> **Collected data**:
┌──
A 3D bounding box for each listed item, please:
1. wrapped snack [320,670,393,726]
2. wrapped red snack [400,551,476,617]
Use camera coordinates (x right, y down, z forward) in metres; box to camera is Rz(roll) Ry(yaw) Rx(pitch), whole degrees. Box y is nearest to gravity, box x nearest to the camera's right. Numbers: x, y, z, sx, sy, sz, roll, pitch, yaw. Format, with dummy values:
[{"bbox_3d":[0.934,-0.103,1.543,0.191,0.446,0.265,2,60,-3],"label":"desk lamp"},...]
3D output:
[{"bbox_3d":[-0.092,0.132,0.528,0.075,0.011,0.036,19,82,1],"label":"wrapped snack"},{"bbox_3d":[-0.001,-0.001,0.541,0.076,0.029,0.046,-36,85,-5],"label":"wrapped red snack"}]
└──
> **Work instructions**: From the first line above through the line that contains "2. wrapped red snack [400,551,476,617]", quote each line exactly. Output nothing more.

> **Written reply**:
A 3D bounding box for each listed item, please:
1. wrapped snack [320,670,393,726]
2. wrapped red snack [400,551,476,617]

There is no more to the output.